Bagel (BAGEL-7B-MoT)¶

Mixture-of-Transformer multimodal model supporting understanding, generation, and editing.

Original repository: https://github.com/bytedance-seed/BAGEL
Backbone key: bagel
Model weights: BAGEL-7B-MoT (HuggingFace)
Capabilities: Understanding, Generation, Editing

Dependencies¶

The model environment is managed via the bagel image defined in modal/images.py. For local setup, install the dependencies listed in model/Bagel/requirements.txt. The config expects bagel_root to point to model/Bagel.

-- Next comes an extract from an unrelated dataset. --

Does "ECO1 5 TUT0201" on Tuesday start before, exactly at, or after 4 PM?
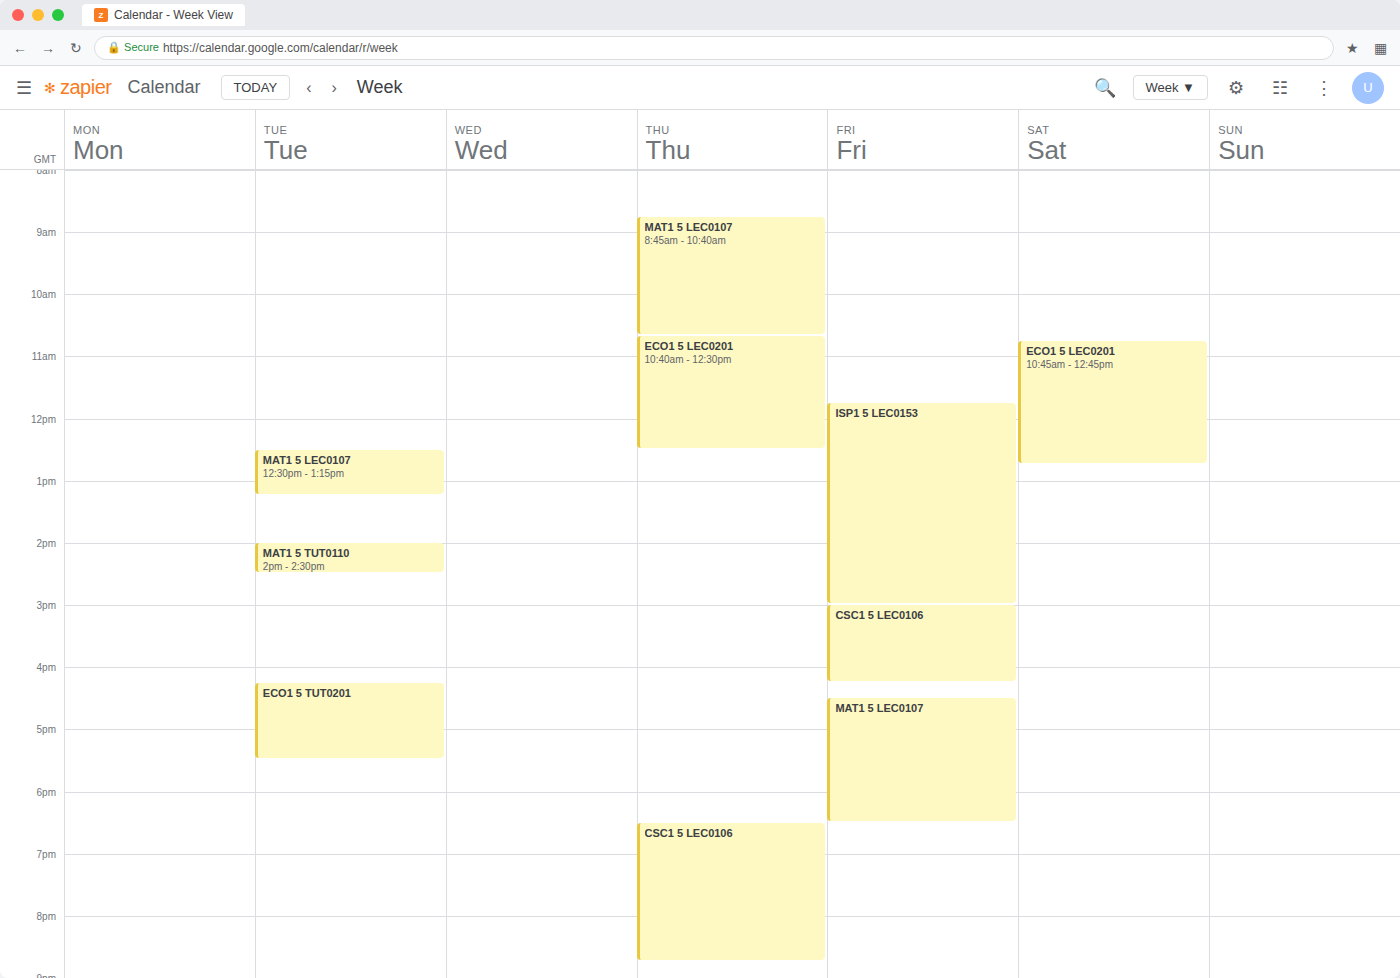
4:15 PM -- after 4 PM, 15 minutes below the 4 PM line.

Flash Attention (required)¶

Bagel requires Flash Attention (v2.5.8). The Modal image already includes it. For local setup, install a pre-compiled wheel matching your environment — see modal/README.md for the exact environment parameters and installation instructions.

Inference¶

CLI¶

The inference configs below are pre-configured for Modal (cloud) paths. For local execution, copy the config and adjust model_path and bagel_root to your local paths.

# Generation
PYTHONPATH=src python -m umm.cli.main infer --config configs/inference/modal_bagel_generation.yaml

# Understanding
PYTHONPATH=src python -m umm.cli.main infer --config configs/inference/modal_bagel_understanding.yaml

# Editing
PYTHONPATH=src python -m umm.cli.main infer --config configs/inference/modal_bagel_editing.yaml

Python API¶

from umm.inference.pipeline import InferencePipeline
from umm.inference.multimodal_inputs import InferenceRequest

pipeline = InferencePipeline(backbone_name="bagel", backbone_cfg={
    "model_path": "/path/to/BAGEL-7B-MoT",
    "bagel_root": "/path/to/model/Bagel",
    "max_mem_per_gpu": "80GiB",
    "seed": 42,
})

# Generation
result = pipeline.run(InferenceRequest(
    backbone="bagel", task="generation",
    prompt="A cat sitting on a rainbow",
    params={"cfg_text_scale": 7.5, "cfg_img_scale": 1.5, "num_timesteps": 50},
))

# Understanding
result = pipeline.run(InferenceRequest(
    backbone="bagel", task="understanding",
    prompt="Describe this image",
    images=["path/to/image.jpg"],
    params={"max_think_token_n": 500, "do_sample": False},
))

# Editing
result = pipeline.run(InferenceRequest(
    backbone="bagel", task="editing",
    prompt="Make the sky purple",
    images=["path/to/image.jpg"],
    params={"cfg_text_scale": 7.5, "cfg_img_scale": 1.5, "num_timesteps": 50},
))

Supported Benchmarks¶

Benchmark	Config
DPG Bench	`configs/eval/dpg_bench/dpg_bench_bagel.yaml`
GenEval	`configs/eval/geneval/geneval_bagel.yaml`
WISE	`configs/eval/wise/wise_bagel.yaml`
GEdit-Bench	`configs/eval/gedit/modal_gedit_bagel.yaml`
UEval	`configs/eval/ueval/ueval_bagel.yaml`
Uni-MMMU	`configs/eval/uni_mmmu/uni_mmmu_bagel.yaml`
MME	`configs/eval/mme/mme_bagel.yaml`
MMMU	`configs/eval/mmmu/mmmu_bagel.yaml`
MMBench	`configs/eval/mmbench/mmbench_bagel.yaml`
MM-Vet	`configs/eval/mmvet/mmvet_bagel.yaml`
MathVista	`configs/eval/mathvista/mathvista_bagel.yaml`

# Example: run GenEval (two-stage, handled automatically)
PYTHONPATH=src python -m umm.cli.main eval --config configs/eval/geneval/geneval_bagel.yaml

# Example: run MME
PYTHONPATH=src python -m umm.cli.main eval --config configs/eval/mme/mme_bagel.yaml

Key Configuration Parameters¶

Generation / Editing: cfg_text_scale, cfg_img_scale, num_timesteps
Understanding: max_think_token_n, do_sample
Post-training: SFT, recA, IRG, UniCot (see configs/posttrain/)